Une aventure humaine
Au tour de piste se joignent d’autres partenaires, RFI, TV5, le groupe de coopération belge Africalia, le voyagiste Point-Afrique qui offre du transport de fret, les coopérations française et suisse, le Conseil général du Val de Marne…Les droits de diffusion des quelque 35 films (fictions) qui constituent le fonds des CNA sont pris en charge par l’Agence intergouvernementale de la Francophonie. « Quand Dani Kouyaté [cinéaste burkinabé] a appris ce que nous faisions, il a offert tous les droits de diffusion sur ses films et a donné de l’argent pour de l’essence», souligne Christian Lambert. Il n’empêche : les coups de pouce ne suffisent pas à pérenniser l’activité. Chaque association doit assurer son propre financement. Au village, les séances ne sont pas payantes. Seule une contrepartie est exigée : un repas chaud pour les animateurs, une table pour poser la vidéo et quatre chaises pour le montage de l’écran qui ne doit pas toucher le sol.

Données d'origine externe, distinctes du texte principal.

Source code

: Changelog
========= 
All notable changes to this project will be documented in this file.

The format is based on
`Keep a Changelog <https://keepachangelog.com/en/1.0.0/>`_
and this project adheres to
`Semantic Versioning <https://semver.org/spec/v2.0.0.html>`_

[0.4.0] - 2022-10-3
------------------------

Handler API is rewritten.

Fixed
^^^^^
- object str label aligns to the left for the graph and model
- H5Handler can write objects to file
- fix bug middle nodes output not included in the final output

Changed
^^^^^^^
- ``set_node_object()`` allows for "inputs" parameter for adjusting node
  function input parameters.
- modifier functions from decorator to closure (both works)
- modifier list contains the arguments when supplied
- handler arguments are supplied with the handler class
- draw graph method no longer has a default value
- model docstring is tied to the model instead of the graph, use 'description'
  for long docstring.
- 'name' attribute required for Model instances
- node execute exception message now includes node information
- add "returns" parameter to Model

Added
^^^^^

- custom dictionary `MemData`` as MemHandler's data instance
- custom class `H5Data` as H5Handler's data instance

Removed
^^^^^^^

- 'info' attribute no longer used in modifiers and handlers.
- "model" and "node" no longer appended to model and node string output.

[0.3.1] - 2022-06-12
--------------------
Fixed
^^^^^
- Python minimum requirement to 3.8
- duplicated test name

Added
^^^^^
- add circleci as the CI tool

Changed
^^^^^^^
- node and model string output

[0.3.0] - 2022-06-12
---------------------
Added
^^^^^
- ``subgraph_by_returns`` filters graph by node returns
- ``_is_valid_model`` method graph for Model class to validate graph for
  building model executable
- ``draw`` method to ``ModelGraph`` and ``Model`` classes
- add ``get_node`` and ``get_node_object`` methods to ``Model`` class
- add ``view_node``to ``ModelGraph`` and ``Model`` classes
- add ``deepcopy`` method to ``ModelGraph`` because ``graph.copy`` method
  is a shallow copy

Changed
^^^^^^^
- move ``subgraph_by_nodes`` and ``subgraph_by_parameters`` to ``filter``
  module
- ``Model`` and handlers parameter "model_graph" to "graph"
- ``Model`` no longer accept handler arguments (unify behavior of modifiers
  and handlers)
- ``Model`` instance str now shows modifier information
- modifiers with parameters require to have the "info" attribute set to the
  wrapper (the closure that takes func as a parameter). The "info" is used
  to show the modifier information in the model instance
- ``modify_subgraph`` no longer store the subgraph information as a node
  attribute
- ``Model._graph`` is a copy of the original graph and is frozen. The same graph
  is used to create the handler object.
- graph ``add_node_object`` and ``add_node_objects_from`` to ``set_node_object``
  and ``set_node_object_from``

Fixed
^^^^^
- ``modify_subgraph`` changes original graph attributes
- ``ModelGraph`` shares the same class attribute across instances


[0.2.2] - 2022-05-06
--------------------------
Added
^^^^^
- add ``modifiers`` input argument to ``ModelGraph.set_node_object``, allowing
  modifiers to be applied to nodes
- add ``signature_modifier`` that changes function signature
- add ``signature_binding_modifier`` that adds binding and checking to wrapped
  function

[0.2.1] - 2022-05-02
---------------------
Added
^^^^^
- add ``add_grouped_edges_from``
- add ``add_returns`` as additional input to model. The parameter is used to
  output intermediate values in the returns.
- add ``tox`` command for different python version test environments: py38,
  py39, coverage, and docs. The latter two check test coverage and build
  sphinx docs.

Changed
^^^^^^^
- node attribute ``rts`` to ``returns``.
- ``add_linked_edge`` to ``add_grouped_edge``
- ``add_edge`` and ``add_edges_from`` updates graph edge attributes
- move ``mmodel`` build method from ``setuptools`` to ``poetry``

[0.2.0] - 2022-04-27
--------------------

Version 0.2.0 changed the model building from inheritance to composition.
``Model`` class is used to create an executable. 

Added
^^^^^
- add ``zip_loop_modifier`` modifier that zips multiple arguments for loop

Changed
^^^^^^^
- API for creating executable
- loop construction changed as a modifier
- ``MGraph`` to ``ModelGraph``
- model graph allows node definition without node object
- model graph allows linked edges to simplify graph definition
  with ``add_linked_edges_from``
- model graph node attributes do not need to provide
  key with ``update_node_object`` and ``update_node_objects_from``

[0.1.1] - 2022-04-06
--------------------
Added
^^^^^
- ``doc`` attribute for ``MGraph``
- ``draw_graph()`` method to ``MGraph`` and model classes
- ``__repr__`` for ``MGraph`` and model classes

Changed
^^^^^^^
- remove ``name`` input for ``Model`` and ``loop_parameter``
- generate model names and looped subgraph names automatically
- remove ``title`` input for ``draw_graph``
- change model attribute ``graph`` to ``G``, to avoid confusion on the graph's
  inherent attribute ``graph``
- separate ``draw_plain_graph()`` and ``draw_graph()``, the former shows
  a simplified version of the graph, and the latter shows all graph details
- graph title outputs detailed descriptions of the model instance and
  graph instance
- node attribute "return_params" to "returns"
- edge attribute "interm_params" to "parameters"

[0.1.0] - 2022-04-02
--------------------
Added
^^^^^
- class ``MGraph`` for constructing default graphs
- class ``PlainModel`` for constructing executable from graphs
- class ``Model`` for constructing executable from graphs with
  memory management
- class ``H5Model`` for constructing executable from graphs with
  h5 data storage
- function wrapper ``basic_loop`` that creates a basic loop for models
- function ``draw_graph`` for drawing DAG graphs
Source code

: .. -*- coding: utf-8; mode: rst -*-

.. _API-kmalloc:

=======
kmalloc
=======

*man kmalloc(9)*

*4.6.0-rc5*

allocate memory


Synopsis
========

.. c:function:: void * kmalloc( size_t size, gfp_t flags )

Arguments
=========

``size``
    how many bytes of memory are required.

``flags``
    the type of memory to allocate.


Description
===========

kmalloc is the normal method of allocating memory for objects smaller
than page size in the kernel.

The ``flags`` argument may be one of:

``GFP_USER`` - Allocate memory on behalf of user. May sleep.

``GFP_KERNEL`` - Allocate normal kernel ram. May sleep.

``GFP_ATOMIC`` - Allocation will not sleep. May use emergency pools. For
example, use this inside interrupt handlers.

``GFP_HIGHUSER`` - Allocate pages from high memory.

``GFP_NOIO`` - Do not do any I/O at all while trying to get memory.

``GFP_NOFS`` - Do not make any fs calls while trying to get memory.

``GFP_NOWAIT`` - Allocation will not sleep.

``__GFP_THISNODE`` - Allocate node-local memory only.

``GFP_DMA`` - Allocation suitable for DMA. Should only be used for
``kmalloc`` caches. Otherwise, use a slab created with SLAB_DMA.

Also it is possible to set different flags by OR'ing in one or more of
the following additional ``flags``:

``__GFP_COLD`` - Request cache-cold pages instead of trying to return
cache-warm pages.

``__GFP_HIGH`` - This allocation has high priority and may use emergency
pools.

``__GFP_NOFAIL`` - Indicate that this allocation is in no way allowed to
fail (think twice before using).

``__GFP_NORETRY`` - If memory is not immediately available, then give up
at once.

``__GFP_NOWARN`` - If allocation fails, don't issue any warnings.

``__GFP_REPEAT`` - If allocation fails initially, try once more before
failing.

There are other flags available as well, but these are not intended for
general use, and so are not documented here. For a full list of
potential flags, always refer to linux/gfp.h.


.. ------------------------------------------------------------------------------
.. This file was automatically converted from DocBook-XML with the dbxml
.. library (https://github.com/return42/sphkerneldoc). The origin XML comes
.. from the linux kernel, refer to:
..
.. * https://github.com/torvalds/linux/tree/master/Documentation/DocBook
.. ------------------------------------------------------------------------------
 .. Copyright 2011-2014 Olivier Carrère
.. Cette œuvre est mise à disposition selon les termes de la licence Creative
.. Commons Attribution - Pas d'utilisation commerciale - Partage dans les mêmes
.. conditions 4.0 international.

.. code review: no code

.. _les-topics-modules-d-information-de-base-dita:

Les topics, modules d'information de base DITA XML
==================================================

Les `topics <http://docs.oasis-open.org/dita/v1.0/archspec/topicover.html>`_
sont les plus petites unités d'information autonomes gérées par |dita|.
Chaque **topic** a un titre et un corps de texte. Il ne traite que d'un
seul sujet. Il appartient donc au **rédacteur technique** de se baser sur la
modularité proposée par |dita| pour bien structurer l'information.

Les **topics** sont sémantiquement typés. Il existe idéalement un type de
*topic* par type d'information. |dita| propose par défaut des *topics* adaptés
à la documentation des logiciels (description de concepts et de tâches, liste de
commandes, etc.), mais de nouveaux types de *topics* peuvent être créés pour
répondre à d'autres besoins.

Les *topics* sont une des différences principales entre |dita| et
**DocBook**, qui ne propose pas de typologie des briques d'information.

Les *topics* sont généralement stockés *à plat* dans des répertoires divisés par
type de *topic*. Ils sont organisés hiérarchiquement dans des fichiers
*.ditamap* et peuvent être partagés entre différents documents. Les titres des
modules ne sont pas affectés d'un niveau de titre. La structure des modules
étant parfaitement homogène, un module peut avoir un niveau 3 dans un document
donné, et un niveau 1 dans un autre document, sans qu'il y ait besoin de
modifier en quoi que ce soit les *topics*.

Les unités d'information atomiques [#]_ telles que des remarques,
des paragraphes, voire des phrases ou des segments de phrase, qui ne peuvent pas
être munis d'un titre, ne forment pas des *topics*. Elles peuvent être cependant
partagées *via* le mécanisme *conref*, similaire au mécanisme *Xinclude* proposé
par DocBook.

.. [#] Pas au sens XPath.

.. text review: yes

Kadidia a les reins solides et une foi à toute épreuve dans le projet. Cette Mamma bambara a négocié un contrat à l’année – projection de films de sensibilisation – avec le Haut Conseil de lutte contre le sida du Mali, et un autre avec l’ONG canadienne Save the Children (prévention du trafic d’enfants). Au programme de ce soir, à Sakoiba, le film « Sia, le rêve du python » (Dani Kouyaté). Mais d’abord un moyen-métrage, réalisé en Afrique, sur la prévention du sida. Les ados, les vieux, les parents, tout le village est présent. Les enfants se sont précipités bien avant le début de la projection sur les nattes disposées par terre, face à l’écran. « Ils font mine de ne pas entendre quand leurs parents les appellent pour manger, s’amuse Kadidia. « Pour rien au monde, ils ne voudraient perdre leur place ! ». Le film sur le sida laisse planer un grand silence. « Alors ? se risque Kadidia en bambara, « vous avez des questions ?» Pas de questions. De sa voix forte, Kadidia enchaîne. « Bon, et maintenant, avant le grand film, voici Buster Keaton ! ». L’atmosphère se détend, l’hilarité gagne les spectateurs. A Sakoiba, la plupart des gens ont découvert le cinéma pour la première fois avec le CNA. Ils ne boudent pas leur plaisir. Mais c’est fini pour ce soir. L’écran s’éteint, les villageois s’éloignent dans l’obscurité. Kadidia, Lamine et Fatou s’affairent. En un clin d’œil, tout est rangé, plié. « Qui a faim ? » lance, satisfaite, Kadidia. Pendant le repas consommé à la lueur des torches, l’équipe commente la soirée avec quelques habitants restés sur place. Le maître d’école s’approche et tend à Kadidia une liasse de copies. « Nous avons fait un travail en classe sur le sida, suite à votre précédent film », explique-t-il. « Vous le lirez ». Kadidia remercie, sourit. « Je sais bien que les gens sont très attentifs au sujet », conclut-elle. « Ils sont timides, c’est tout.»
Dans le 4×4, au retour, tout le monde dort sauf Lamine, projectionniste… et chauffeur. Il est tard. Demain, pour la projection, la piste sera longue et pénible. Lamine se promet une grasse matinée.